• Third debate sees Obama tick up 1pp to a 66% chance, Romney 34%
• Betfair customers suggest Romney is not doing enough to turn it around
• £9.3m now traded in the main 'Next President' market- and state-by-state markets starting to attract liquidity
• Obama strong favourite in Ohio and Iowa
• Betfair has seen 13 bets over £5000 matched on Obama in the last three weeks
• Highest individual bets- £20,000 matched on Obama in early October, £10,000 on Romney last week
The third Presidential debate has done little to change the Betfair market.

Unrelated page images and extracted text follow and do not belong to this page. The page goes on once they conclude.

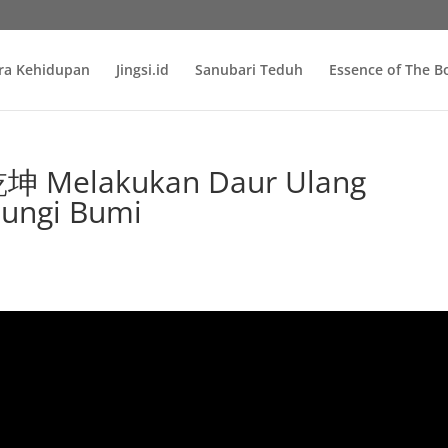
ra Kehidupan
Jingsi.id
Sanubari Teduh
Essence of The 
Melakukan Daur Ulang
ungi Bumi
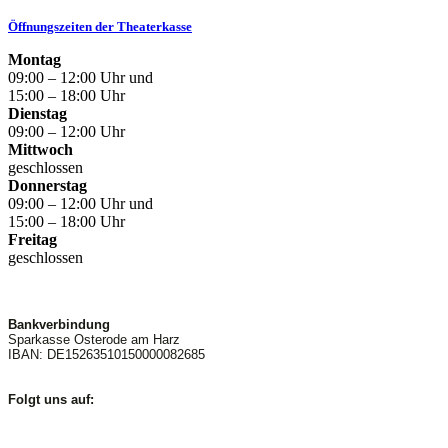
Öffnungszeiten der Theaterkasse
Montag
09:00 – 12:00 Uhr und
15:00 – 18:00 Uhr
Dienstag
09:00 – 12:00 Uhr
Mittwoch
geschlossen
Donnerstag
09:00 – 12:00 Uhr und
15:00 – 18:00 Uhr
Freitag
geschlossen
Bankverbindung
Sparkasse Osterode am Harz
IBAN: DE15263510150000082685
Folgt uns auf:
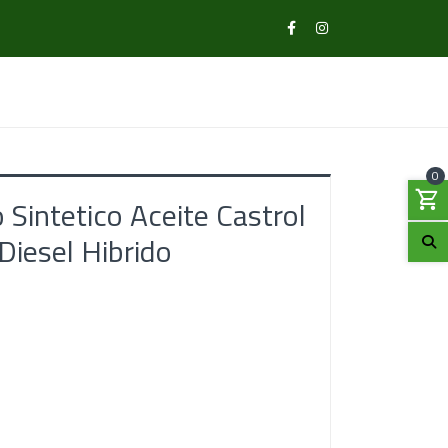
0
 Sintetico Aceite Castrol
Diesel Hibrido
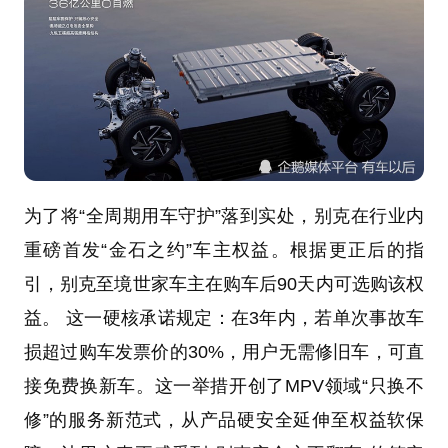
为了将“全周期用车守护”落到实处，别克在行业内
重磅首发“金石之约”车主权益。根据更正后的指
引，别克至境世家车主在购车后90天内可选购该权
益。 这一硬核承诺规定：在3年内，若单次事故车
损超过购车发票价的30%，用户无需修旧车，可直
接免费换新车。这一举措开创了MPV领域“只换不
修”的服务新范式，从产品硬安全延伸至权益软保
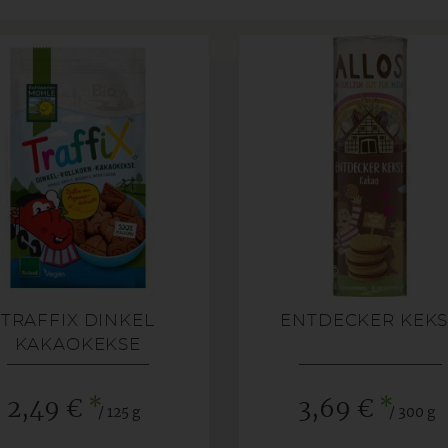
TRAFFIX DINKEL
ENTDECKER KEK
KAKAOKEKSE
*
*
2,49 €
3,69 €
/ 125 g
/ 300 g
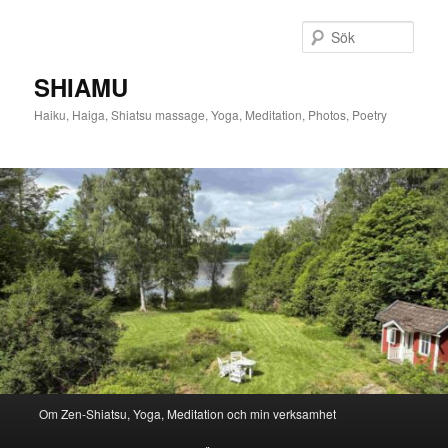
Hoppa
Hoppa
till
till
Sök
primärt
sekundärt
innehåll
innehåll
SHIAMU
Haiku, Haiga, Shiatsu massage, Yoga, Meditation, Photos, Poetry
Huvudmeny
Om Zen-Shiatsu, Yoga, Meditation och min verksamhet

Barack Obama ticked up 1pp after a messy foreign policy encounter which revealed more similarities than differences between the two sides.
On what was always seen as the safest ground for the incumbent, a subdued Mitt Romney seemed content to endorse much of the current Democrat foreign policy, with only subtle alterations.

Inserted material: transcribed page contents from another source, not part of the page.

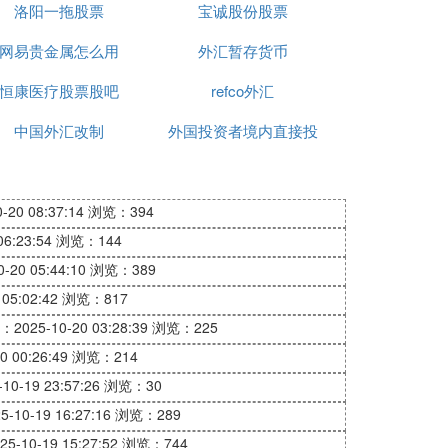
对如何进行外汇投资有一个基本的认识了。
洛阳一拖股票
宝诚股份股票
三.申请免费的模拟账户。在经历过外汇基础
网易贵金属怎么用
外汇暂存货币
一方面也可以考量一下自己究竟是否适合这
样道理，选择一个不好的交易商，甚至会威
恒康医疗股票股吧
refco外汇
中国外汇改制
外国投资者境内直接投
比较久，因为从什么都不懂到了解一些的过程
资外汇管理规定
20 08:37:14
浏览：394
，肯定是有一定难度的，建议你先下载一个嘉
6:23:54
浏览：144
20 05:44:10
浏览：389
05:02:42
浏览：817
2025-10-20 03:28:39
浏览：225
、
黄金
分割线等等。顶
 00:26:49
浏览：214
0-19 23:57:26
浏览：30
10-19 16:27:16
浏览：289
准，唯有经过大量的实盘交易，才能真正的算
-10-19 15:27:52
浏览：744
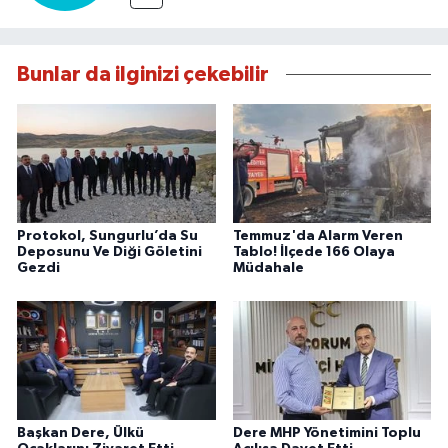
Bunlar da ilginizi çekebilir
Protokol, Sungurlu’da Su
Temmuz'da Alarm Veren
Deposunu Ve Diği Göletini
Tablo! İlçede 166 Olaya
Gezdi
Müdahale
Başkan Dere, Ülkü
Dere MHP Yönetimini Toplu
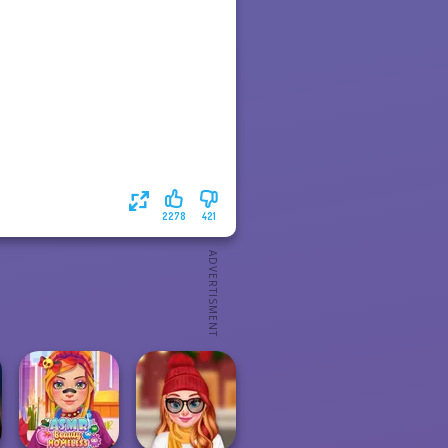
2278
421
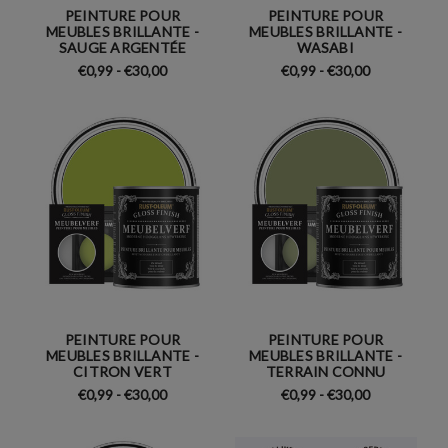
PEINTURE POUR
PEINTURE POUR
MEUBLES BRILLANTE -
MEUBLES BRILLANTE -
SAUGE ARGENTÉE
WASABI
€0,99 - €30,00
€0,99 - €30,00
PEINTURE POUR
PEINTURE POUR
MEUBLES BRILLANTE -
MEUBLES BRILLANTE -
CITRON VERT
TERRAIN CONNU
€0,99 - €30,00
€0,99 - €30,00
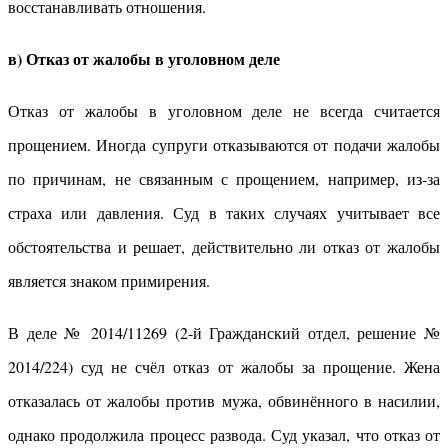
восстанавливать отношения.
в) Отказ от жалобы в уголовном деле
Отказ от жалобы в уголовном деле не всегда считается
прощением. Иногда супруги отказываются от подачи жалобы
по причинам, не связанным с прощением, например, из-за
страха или давления. Суд в таких случаях учитывает все
обстоятельства и решает, действительно ли отказ от жалобы
является знаком примирения.
В деле № 2014/11269 (2-й Гражданский отдел, решение №
2014/224) суд не счёл отказ от жалобы за прощение. Жена
отказалась от жалобы против мужа, обвинённого в насилии,
однако продолжила процесс развода. Суд указал, что отказ от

Whilst the polls might justify this safety first approach from the Republican (consensus polls still place him slightly ahead in an even race)- Betfair's sophisticated political betting customers still do not think Romney is doing enough to turn around a strong early Obama lead.
They currently rate Obama as a strong 66% chance favourite (Betfair odds of 1.5, or 1-2 in traditional terms), with Romney continuing to trail as a 34% chance (2-1). Obama is also a strong favourite in the key swing states of Ohio and Iowa, whilst Virginia is extremely tight, currently falling just in favour of Romney.
The Betfair market, which has a strong track record of accurately predicting political outcomes, is showing far greater faith in Obama than most polls. Betfair Spokesperson James Midmer said: "Betfair's market, which rates Obama as a strong favourite, continues to disagree with consensus US polls, which place Romney ahead by a narrow margin. What is clear is that once again, the televised debates have provided a key opportunity to swing the momentum of a campaign. Romney has taken advantage to some extent, but the betting public currently do not think he is doing enough, either in the main race or in some of the key swing states."